The posts included an announcement of new police hiring that encourages minorities not to apply and was published over 12 hours. Another post promoted a fake event in which children sex offenders could be removed from the sex offender registry and accepted as an honorary police officer. After being acquitted of criminal charges, he sued the police for violating his constitutional rights. The officers were found to have qualified immunity and threw out the suit, according to a federal appeals court.

One issue is whether people might reasonably have believed that what they saw on Novak's site was real.

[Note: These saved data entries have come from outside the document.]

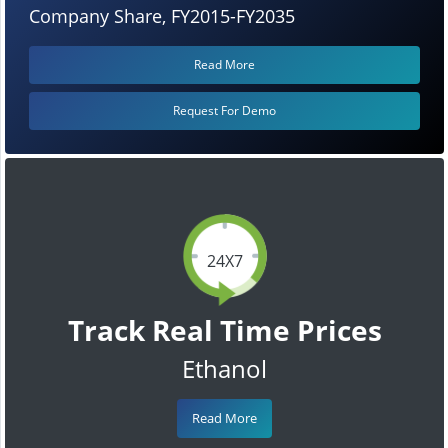
Company Share, FY2015-FY2035
Read More
Request For Demo
24X7
Track Real Time Prices
Ethanol
Read More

Novak had no obligation to post a disclaimer, according to the Onion. Put simply, for parody to work, it has to mimic the original, noting its tendency to mimic the dry tone of an Associated Press news story, the Onion said. More than once, people have republished the Onion's claims as true, including when it reported in 2012 that North Korean leader Kim Jong-un was the sexiest man alive.

The brief ends with a familiar call for the court to listen to the case and to make a twist.

The right of the people vindicated, and the various historical wrongs, should be remedied in the petition for certiorari. The Onion would welcome any of the three, particularly the first, lawyers for the Onion wrote.